Im Fokus der Musik stehen dabei immer die Harmonien. Experimentalsound habe
ihn nie so sehr interessiert, sagt Mechatok. Seinem Popverständnis nach
solle man einen Song auch dann sofort wiedererkennen, wenn man ihn auf
einem Klavier oder mit der Gitarre nachspielt. „Wide Awake“ ist nun eine
Sammlung schöner Melodiepartikel, in denen Sounds des letzten Jahrzehnts
zusammenfließen und zwischendurch verzerrte Stimmen von alten
Freund:innen reinglitchen.
In der Musik von Mechatok kann K-Pop aufblitzen, Vocoder-Techno von Chris
Korda [5][oder die kompositorische Raffinesse einer Micachu]. „You don’t
exist“, singt die honduranische Sängerin Isabella Lovestory immer wieder
auf dem gleichnamigen Song und stellt die existenzielle Frage: Wer bin ich?
Die Antwort ist interessant. Während in der Online-Subkultur der zehner
Jahre Avatare in der öffentlichen Wahrnehmung von den Personen dahinter
entkoppelt waren, findet gerade ein Wandel statt. Vor allem in London.

···

## [ANFORDERUNGEN]
Gib bitte den Auszug über Mechatok vollständig und wortgetreu wieder.

## [DATENZEILEN]
···

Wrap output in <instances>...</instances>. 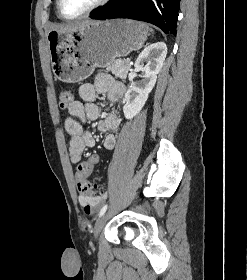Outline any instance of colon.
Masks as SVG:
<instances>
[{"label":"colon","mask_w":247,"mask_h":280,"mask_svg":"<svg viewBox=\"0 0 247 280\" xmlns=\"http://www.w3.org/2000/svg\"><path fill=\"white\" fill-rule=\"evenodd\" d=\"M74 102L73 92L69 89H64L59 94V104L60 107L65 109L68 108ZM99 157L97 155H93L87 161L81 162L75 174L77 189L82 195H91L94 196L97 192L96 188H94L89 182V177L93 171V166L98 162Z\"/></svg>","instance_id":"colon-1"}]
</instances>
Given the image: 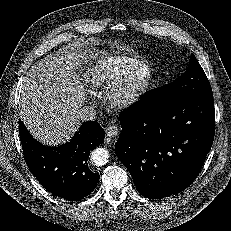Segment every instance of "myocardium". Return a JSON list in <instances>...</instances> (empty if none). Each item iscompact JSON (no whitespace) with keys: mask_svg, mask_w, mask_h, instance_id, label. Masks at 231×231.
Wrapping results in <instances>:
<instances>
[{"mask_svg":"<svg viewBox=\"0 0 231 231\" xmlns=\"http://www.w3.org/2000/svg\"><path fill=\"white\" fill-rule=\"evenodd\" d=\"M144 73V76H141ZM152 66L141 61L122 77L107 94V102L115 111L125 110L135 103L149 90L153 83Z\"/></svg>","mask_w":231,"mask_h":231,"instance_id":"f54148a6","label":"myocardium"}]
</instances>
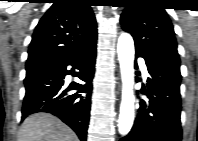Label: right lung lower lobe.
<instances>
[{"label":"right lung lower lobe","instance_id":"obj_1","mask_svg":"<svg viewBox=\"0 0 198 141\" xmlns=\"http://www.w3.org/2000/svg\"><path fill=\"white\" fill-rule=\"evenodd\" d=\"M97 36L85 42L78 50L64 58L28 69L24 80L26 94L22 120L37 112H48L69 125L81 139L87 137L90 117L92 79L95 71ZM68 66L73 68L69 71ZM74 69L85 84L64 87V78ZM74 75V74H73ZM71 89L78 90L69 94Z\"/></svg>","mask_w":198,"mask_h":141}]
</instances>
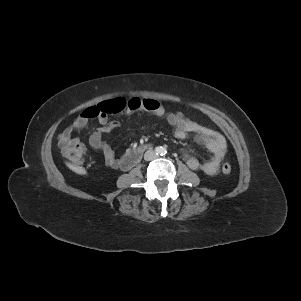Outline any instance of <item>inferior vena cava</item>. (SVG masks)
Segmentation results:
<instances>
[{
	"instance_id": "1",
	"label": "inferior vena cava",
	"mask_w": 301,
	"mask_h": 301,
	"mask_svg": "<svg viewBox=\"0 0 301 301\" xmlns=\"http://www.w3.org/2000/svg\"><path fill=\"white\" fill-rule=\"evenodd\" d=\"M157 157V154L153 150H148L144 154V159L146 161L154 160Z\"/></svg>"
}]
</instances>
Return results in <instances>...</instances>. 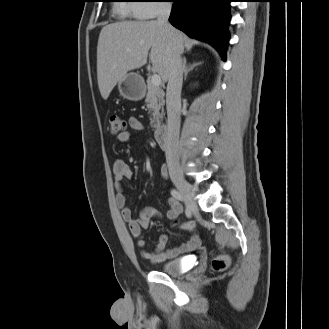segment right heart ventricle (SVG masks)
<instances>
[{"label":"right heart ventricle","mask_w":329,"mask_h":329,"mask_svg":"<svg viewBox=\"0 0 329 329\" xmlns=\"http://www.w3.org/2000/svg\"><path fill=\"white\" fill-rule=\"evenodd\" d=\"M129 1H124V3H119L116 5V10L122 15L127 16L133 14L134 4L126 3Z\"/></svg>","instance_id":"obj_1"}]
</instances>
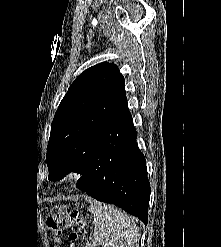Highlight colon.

···

## [VOLLSTÄNDIGE AUSGABE]
Im Fokus der Musik stehen dabei immer die Harmonien. Experimentalsound habe
ihn nie so sehr interessiert, sagt Mechatok. Seinem Popverständnis nach
solle man einen Song auch dann sofort wiedererkennen, wenn man ihn auf
einem Klavier oder mit der Gitarre nachspielt. „Wide Awake“ ist nun eine
Sammlung schöner Melodiepartikel, in denen Sounds des letzten Jahrzehnts
zusammenfließen und zwischendurch verzerrte Stimmen von alten
Freund:innen reinglitchen.
In der Musik von Mechatok kann K-Pop aufblitzen, Vocoder-Techno von Chris
Korda [5][oder die kompositorische Raffinesse einer Micachu]. „You don’t
exist“, singt die honduranische Sängerin Isabella Lovestory immer wieder
auf dem gleichnamigen Song und stellt die existenzielle Frage: Wer bin ich?
Die Antwort ist interessant. Während in der Online-Subkultur der zehner
Jahre Avatare in der öffentlichen Wahrnehmung von den Personen dahinter
entkoppelt waren, findet gerade ein Wandel statt. Vor allem in London.